══ DATASET RECORDS

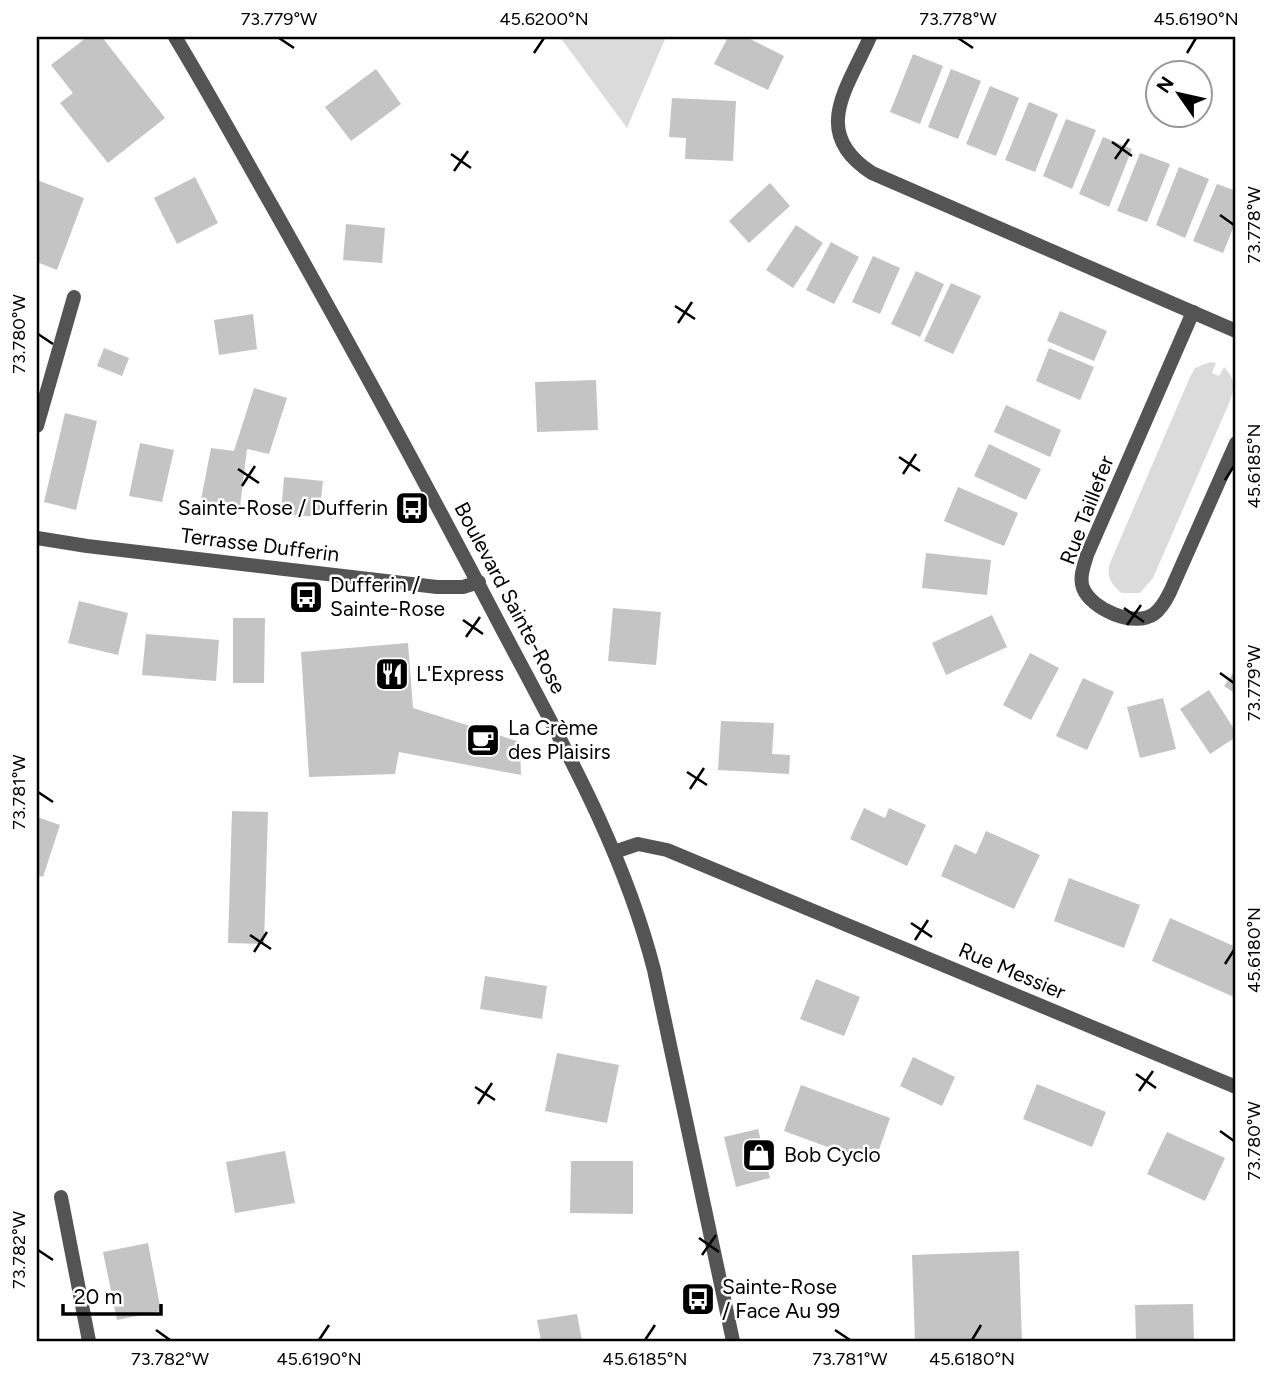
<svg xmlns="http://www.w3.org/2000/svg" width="1273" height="1378" font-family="Figtree,sans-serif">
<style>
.green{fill:#dbdbdb}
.building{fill:#c4c4c4}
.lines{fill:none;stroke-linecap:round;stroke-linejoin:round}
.minor{stroke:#545454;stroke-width:14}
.tertiary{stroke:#545454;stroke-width:14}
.ticks{fill:none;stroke:#000;stroke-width:2.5}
.labels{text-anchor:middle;stroke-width:5;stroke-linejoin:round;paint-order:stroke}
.poi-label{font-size:21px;fill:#000;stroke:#fff;text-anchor:start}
.street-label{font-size:21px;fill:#000;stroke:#fff}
.neatline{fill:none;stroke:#000;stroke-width:2.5}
.ticks-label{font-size:18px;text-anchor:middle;fill:#000}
</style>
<rect width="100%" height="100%" fill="#fff"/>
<g class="green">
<path d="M560 37H666L627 128Z"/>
<path d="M1210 362 1216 363 1212 373 1219 376 1224 367C1235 378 1235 387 1230 401L1153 578 1140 593H1122C1111 585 1106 576 1110 563L1190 377 1195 368Z"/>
</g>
<g class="building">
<path d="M87 37H102L165 118 108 163 60 103 73 93 51 65Z"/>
<path d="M728 37H746L784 56 768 90 714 64Z"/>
<path d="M913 54 943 66 920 124 890 112Z"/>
<path d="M376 69 401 104 351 141 325 107Z"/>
<path d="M951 69 981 81 958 139 928 127Z"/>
<path d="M990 86 1019 98 996 156 966 144Z"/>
<path d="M672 98 736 101 733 161 685 159 686 138 669 137Z"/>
<path d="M1029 102 1058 114 1035 172 1005 160Z"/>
<path d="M1066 119 1096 130 1072 189 1043 176Z"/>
<path d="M1103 137 1132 149 1109 207 1079 194Z"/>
<path d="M1140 153 1170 164 1147 222 1117 211Z"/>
<path d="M1179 167 1209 179 1185 238 1156 225Z"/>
<path d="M195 177 218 223 177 244 154 198Z"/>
<path d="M37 180 84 198 57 270 37 262Z"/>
<path d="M770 183 790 206 749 243 729 221Z"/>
<path d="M1217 184 1236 191V221L1223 253 1193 241Z"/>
<path d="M346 224 385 228 382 263 343 260Z"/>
<path d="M796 225 823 243 793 288 766 270Z"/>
<path d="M831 242 859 257 834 304 806 290Z"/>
<path d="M873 256 900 268 880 314 852 302Z"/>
<path d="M916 271 944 284 920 337 891 324Z"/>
<path d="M951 283 981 296 953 354 924 341Z"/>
<path d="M1060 311 1107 331 1094 361 1047 341Z"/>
<path d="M253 314 257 349 219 355 214 320Z"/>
<path d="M104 348 129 358 122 376 97 366Z"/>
<path d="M1049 348 1094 367 1080 400 1036 381Z"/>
<path d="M596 380 598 430 537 432 535 382Z"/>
<path d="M254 388 287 398 269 454 247 449 240 507 200 505 211 448 234 451Z"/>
<path d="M1006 405 1061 430 1050 457 994 432Z"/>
<path d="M65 413 97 421 76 510 44 502Z"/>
<path d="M140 443 174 450 162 502 129 496Z"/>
<path d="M989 444 1041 469 1026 500 974 476Z"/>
<path d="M284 477 323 481 319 517 281 514Z"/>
<path d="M958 487 1018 513 1004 546 944 521Z"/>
<path d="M926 553 991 560 987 595 922 588Z"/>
<path d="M79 601 128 613 118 655 68 643Z"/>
<path d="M613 608 661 612 656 665 608 661Z"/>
<path d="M992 615 1007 647 946 675 932 643Z"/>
<path d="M233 618H265L264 683H233Z"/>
<path d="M146 634 219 640 216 681 142 675Z"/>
<path d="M408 643 413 708 520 742 521 775 399 752 395 774 309 777 301 652Z"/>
<path d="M1030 653 1059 668 1031 720 1003 705Z"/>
<path d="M1236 669V694L1224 686Z"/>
<path d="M1083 678 1114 692 1087 750 1056 736Z"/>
<path d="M1209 690 1236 732V737L1210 754 1180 709Z"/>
<path d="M1163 698 1176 749 1140 758 1127 707Z"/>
<path d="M721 721 774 723 772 754 790 755 789 774 718 770Z"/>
<path d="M864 808 885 818 889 808 926 825 907 866 850 839Z"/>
<path d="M232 811 268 812 264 944 228 943Z"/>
<path d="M37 817 60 825 43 877 37 875Z"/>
<path d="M986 831 1040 855 1014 909 941 876 955 844 976 854Z"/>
<path d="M1069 878 1140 905 1124 948 1054 921Z"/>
<path d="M1170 918 1236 947V992L1234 997 1152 961Z"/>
<path d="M485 976 547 986 542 1019 480 1009Z"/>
<path d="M816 979 860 997 844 1036 800 1019Z"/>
<path d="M557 1053 619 1065 607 1123 545 1111Z"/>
<path d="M913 1057 955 1077 942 1106 900 1086Z"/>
<path d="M1037 1084 1106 1112 1092 1147 1023 1119Z"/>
<path d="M801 1085 890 1118 874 1164 784 1131Z"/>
<path d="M758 1129 770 1178 736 1187 724 1137Z"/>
<path d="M1167 1132 1225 1158 1205 1201 1147 1174Z"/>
<path d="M285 1151 295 1203 235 1213 226 1162Z"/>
<path d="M571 1161H633V1214L570 1213Z"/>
<path d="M148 1243 161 1311 117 1320 103 1252Z"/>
<path d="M1019 1251 1022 1341H915L912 1255Z"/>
<path d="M1193 1304 1194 1341H1136L1135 1305Z"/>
<path d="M577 1314 582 1341H541L537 1320Z"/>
</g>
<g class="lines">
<g class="minor">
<path d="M870 37C847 89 810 133 872 173L1236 331"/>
<path d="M1193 312 1087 555C1084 566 1079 577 1083 588 1091 609 1134 628 1154 614 1161 609 1166 600 1170 592L1236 443"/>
<path d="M37 426 74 297"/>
<path d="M614 852 638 844 667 850 1236 1087"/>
<path d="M61 1197 89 1341"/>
</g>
<g class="tertiary">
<path d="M175 37C209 93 240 150 272 206 351 346 428 487 502 629 560 739 623 848 654 970L733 1341"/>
<path d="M37 538 87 546 437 587H463L479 582"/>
</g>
</g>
<path class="ticks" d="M279 38 294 48M958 38 973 48M534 53 544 38M1187 53 1196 38M1112 142 1132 156M451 154 471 168M1115 159 1129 139M454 171 468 151M1220 215 1234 225M675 306 695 319M678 323 692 302M38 334 53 344M899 457 920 471M238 469 259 483M903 474 916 454M1225 480 1234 466M242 486 255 466M1124 608 1144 622M463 620 483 634M1127 625 1141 605M466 637 480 617M1220 673 1234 683M687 772 707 785M690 789 704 768M38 792 53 802M911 923 932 937M250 935 271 949M915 940 928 920M254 952 267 932M1225 964 1234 950M1136 1074 1156 1088M475 1087 495 1100M1139 1091 1153 1071M478 1104 492 1083M1220 1131 1234 1141M699 1238 719 1252M38 1250 53 1260M702 1255 716 1235M156 1330 170 1340M835 1330 850 1340M319 1340 329 1325M645 1340 655 1325M972 1340 981 1325"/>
<defs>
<g id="bus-square" transform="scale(1.75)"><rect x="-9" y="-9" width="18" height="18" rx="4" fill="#000" stroke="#fff"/><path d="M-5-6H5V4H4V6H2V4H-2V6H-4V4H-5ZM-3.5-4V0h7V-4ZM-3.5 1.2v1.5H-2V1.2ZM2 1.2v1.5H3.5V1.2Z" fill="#fff"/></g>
<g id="restaurant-square" transform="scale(1.75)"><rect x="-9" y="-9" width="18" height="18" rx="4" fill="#000" stroke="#fff"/><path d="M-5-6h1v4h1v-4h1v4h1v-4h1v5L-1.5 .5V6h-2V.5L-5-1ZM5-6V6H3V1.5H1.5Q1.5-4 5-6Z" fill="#fff"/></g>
<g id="cafe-square" transform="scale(1.75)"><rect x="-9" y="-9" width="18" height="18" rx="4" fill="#000" stroke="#fff"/><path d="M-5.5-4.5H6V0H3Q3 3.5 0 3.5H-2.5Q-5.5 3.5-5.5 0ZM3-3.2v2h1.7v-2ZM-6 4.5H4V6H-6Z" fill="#fff"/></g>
<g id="shop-square" transform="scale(1.75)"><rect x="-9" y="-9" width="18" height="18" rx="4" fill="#000" stroke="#fff"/><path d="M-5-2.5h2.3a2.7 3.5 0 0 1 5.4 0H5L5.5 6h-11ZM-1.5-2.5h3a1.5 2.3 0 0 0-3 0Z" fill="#fff"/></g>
</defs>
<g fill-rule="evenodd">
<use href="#bus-square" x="412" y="508"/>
<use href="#bus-square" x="306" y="597"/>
<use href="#restaurant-square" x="392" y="674"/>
<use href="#cafe-square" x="483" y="740"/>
<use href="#shop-square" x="759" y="1155"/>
<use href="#bus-square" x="698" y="1299"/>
</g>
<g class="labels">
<g class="poi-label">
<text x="388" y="515" text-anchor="end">Sainte-Rose / Dufferin</text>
<text x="330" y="592">Dufferin /<tspan x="330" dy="24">Sainte-Rose</tspan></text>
<text x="416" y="681">L'Express</text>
<text x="508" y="735">La Crème<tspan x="508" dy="24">des Plaisirs</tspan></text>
<text x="784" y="1162">Bob Cyclo</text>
<text x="722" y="1294">Sainte-Rose<tspan x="722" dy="24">/ Face Au 99</tspan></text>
</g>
<g class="street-label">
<text transform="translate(1087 510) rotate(-69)" y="7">Rue Taillefer</text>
<text transform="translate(260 545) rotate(7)" y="7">Terrasse Dufferin</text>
<text transform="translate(510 598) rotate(62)" y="7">Boulevard Sainte-Rose</text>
<text transform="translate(1012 971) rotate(23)" y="7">Rue Messier</text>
</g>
</g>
<rect width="1273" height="1378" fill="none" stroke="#ffffff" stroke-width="77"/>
<g transform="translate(1179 94) rotate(304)"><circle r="33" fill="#ffffff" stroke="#999999" stroke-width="2"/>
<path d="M0-5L12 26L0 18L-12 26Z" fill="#000000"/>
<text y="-10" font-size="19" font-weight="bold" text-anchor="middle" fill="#000000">N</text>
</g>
<path d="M63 1304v10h98v-10" fill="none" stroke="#000000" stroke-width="3.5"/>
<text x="74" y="1304" font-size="21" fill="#000000" stroke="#ffffff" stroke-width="5" paint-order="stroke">20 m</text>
<rect x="38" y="38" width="1196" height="1302" class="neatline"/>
<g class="ticks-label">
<text x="279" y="25">73.779°W</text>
<text x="544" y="25">45.6200°N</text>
<text x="958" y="25">73.778°W</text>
<text x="1196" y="25">45.6190°N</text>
<text transform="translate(1254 225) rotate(-90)" y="6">73.778°W</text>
<text transform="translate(19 334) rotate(-90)" y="6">73.780°W</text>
<text transform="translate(1254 466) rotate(-90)" y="6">45.6185°N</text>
<text transform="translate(1254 683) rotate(-90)" y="6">73.779°W</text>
<text transform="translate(19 792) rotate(-90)" y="6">73.781°W</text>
<text transform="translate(1254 950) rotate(-90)" y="6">45.6180°N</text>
<text transform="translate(1254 1141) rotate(-90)" y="6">73.780°W</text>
<text transform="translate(19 1250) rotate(-90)" y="6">73.782°W</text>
<text x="170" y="1365">73.782°W</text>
<text x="319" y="1365">45.6190°N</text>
<text x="645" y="1365">45.6185°N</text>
<text x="850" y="1365">73.781°W</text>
<text x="972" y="1365">45.6180°N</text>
</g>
</svg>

════

• [YOUR INSTRUCTIONS]: Out of the data above, return each line where the word "lines" can be found.

• [OUTPUT FOR THIS EXERCISE]:
.lines{fill:none;stroke-linecap:round;stroke-linejoin:round}
<g class="lines">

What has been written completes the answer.